Sejak saat itu, saya sudah tidak pernah lagi lari-lari
pagi yang serius, jaga pola makan, atur stabilitas tidur, dan pola-pola sehat
lainnya. Tidak sampai 2 bulan, saya sudah resmi menjadi warga kelelawar, yang
kalau malam matanya menyala-nyala, kalau pagi sampai siang, lungset total. Tapi
tetap ngaji. Syukur saya masih punya semangat di bidang ini.

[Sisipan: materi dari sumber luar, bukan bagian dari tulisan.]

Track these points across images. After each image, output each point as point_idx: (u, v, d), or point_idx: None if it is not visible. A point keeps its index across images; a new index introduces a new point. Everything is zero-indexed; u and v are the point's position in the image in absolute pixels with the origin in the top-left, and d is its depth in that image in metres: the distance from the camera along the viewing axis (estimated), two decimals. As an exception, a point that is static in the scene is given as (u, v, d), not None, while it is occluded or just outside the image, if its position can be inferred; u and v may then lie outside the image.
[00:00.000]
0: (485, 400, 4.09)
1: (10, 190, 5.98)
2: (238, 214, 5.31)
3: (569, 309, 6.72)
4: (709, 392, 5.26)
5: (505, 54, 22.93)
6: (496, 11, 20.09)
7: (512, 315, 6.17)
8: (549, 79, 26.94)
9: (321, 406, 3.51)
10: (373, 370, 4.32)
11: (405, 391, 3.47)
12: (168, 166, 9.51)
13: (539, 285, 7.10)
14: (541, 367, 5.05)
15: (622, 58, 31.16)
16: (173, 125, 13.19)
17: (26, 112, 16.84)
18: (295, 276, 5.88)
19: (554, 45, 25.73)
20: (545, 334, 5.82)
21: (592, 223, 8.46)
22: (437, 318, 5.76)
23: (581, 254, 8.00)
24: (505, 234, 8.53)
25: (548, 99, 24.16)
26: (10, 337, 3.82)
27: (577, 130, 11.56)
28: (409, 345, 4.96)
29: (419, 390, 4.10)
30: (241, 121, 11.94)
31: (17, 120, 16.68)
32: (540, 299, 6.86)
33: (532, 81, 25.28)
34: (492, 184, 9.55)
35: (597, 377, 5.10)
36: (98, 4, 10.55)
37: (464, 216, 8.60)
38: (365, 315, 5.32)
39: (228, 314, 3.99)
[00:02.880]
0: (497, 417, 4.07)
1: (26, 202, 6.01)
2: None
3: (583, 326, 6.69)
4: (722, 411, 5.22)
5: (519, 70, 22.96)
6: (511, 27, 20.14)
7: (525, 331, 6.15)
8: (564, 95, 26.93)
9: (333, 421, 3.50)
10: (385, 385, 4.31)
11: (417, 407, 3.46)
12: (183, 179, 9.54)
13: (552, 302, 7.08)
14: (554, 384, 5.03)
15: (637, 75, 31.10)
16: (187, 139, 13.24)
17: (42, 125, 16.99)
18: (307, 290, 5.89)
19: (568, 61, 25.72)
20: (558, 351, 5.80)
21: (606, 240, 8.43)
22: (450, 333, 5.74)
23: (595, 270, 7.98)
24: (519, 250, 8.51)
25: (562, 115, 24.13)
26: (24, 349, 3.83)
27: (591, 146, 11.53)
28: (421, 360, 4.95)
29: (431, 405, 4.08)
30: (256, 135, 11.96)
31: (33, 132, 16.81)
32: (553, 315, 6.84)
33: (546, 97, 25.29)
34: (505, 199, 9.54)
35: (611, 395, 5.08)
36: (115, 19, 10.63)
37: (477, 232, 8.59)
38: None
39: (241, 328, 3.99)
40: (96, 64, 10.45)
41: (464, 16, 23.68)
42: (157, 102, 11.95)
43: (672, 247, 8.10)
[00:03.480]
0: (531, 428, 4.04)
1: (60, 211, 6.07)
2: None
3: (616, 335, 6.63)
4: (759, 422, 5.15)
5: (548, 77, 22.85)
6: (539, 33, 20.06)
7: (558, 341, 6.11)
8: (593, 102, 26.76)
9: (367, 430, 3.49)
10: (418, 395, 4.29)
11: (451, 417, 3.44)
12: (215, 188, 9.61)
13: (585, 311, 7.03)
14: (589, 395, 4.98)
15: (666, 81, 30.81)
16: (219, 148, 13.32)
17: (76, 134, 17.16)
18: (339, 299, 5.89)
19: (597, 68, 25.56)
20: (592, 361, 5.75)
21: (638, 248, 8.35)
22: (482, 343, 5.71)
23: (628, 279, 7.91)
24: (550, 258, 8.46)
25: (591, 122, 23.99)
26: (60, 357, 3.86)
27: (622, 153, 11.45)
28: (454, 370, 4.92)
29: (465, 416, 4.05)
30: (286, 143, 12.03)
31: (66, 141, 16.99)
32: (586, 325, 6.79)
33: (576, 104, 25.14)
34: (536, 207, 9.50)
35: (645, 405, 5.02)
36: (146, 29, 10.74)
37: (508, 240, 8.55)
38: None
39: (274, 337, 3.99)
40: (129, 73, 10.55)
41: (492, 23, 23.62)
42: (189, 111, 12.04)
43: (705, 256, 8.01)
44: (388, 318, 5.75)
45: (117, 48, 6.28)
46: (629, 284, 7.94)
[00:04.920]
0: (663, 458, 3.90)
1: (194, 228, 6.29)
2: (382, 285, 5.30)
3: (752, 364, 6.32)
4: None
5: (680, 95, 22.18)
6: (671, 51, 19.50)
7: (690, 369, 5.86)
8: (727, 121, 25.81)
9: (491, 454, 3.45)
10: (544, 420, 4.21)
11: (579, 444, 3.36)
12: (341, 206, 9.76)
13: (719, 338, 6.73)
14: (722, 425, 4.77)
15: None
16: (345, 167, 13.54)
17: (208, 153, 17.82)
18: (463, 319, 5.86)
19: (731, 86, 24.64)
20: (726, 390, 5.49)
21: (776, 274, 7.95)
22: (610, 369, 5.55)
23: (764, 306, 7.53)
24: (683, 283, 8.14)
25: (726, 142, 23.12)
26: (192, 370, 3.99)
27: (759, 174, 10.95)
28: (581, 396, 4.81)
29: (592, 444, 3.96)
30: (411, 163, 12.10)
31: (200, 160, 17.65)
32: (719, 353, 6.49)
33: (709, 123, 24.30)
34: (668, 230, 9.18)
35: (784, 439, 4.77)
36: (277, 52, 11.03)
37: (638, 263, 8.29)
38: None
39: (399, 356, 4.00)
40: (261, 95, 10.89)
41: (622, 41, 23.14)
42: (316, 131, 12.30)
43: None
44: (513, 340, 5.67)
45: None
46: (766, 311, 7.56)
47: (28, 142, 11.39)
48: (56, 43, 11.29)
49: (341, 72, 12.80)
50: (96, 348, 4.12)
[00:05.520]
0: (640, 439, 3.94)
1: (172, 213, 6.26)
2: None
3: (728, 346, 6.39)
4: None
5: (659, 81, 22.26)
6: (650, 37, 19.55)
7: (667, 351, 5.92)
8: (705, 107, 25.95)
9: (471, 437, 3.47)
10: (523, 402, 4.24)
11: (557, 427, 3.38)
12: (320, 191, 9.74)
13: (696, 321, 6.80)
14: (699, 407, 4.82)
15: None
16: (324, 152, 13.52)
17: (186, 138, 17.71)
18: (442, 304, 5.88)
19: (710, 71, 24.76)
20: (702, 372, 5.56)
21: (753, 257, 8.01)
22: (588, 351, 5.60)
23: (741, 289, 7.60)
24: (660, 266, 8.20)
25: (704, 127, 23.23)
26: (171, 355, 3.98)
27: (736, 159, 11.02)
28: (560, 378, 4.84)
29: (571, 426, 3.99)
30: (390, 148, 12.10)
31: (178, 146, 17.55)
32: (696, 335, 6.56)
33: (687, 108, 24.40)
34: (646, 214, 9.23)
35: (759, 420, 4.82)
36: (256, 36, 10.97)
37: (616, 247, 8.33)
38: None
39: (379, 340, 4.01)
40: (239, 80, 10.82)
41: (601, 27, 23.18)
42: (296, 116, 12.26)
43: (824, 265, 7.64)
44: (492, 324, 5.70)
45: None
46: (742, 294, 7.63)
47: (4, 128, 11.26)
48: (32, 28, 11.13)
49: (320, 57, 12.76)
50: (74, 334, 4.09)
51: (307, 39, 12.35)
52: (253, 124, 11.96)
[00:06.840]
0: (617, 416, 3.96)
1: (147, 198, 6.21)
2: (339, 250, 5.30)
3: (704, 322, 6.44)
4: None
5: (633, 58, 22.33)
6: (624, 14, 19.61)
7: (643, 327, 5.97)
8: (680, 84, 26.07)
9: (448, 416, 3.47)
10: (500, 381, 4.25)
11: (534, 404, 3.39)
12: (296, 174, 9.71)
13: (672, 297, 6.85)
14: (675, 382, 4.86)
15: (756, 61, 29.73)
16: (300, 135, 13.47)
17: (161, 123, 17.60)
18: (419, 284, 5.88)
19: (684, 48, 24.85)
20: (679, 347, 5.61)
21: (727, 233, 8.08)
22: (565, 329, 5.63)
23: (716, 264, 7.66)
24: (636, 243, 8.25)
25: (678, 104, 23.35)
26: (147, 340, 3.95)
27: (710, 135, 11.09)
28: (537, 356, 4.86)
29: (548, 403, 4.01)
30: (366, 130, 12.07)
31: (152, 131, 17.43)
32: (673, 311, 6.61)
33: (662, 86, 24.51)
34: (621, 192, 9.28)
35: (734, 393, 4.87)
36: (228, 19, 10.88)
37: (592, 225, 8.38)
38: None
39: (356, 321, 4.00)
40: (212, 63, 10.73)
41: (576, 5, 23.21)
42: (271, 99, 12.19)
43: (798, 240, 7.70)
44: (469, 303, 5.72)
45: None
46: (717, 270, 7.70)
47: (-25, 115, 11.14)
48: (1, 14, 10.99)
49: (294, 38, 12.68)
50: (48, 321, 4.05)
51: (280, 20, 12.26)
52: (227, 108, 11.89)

Kehidupan meja kopi adalah sebuah new normal yang saya
langsungkan sejak kegagalan itu, sampai hari ini. Menyesal? Tidak juga. Saya
bahkan juga tidak sadar, proses yang bagaimana detailnya kira-kira dulu, yang
akhirnya mampu menjadikan saya menjadi seperti keadaan hari ini. Kok bisa
tiba-tiba suka nulis, baca puisi, punya beberapa buku, kenal sama beberapa
penyair, dll, meskipun memang sebenarnya juga belum apa-apa. Bahkan, saya sudah
tidak punya cita-cita sama sekali hari ini. Entah jadi apa nantinya, dijadikan
apa, bagaimana, terserah. Rencana, ada. Tapi saya gak mau terlalu tinggi
berharap yang tidak-tidak. (Sawabiqul Himam Laa tuhriqu aswarol aqdar) Ya toh?
Saya sudah kapok.
Saya juga gak bisa bayangin seandainya waktu itu jadi
bertanding. Apalagi menang. Terus saya jadi atlet lari maraton sampai hari ini.
Mungkin beranda-beranda facebook saya gak akan banyak tulisan-tulisan sampah
seperti ini. Mungkin juga, katalog pertemanan saya juga bukan sampean-sampean.
Yang jelas ada tuh nama-nama seperti; Darmiyanto, Triyaningsih, Dedeh Erawati,
Suryo Agung Wibowo, dan atlet-atlet pelari Indonesia yang lain.
***
Setiap dari kita pernah mengalami new normal
masing-masing. Itu pasti. Dan tentunya lebih baik dari Last Normal yang sejauh
ini dijalani. Tinggal, pinter-pinteran bersyukur dan nyari sisi baiknya.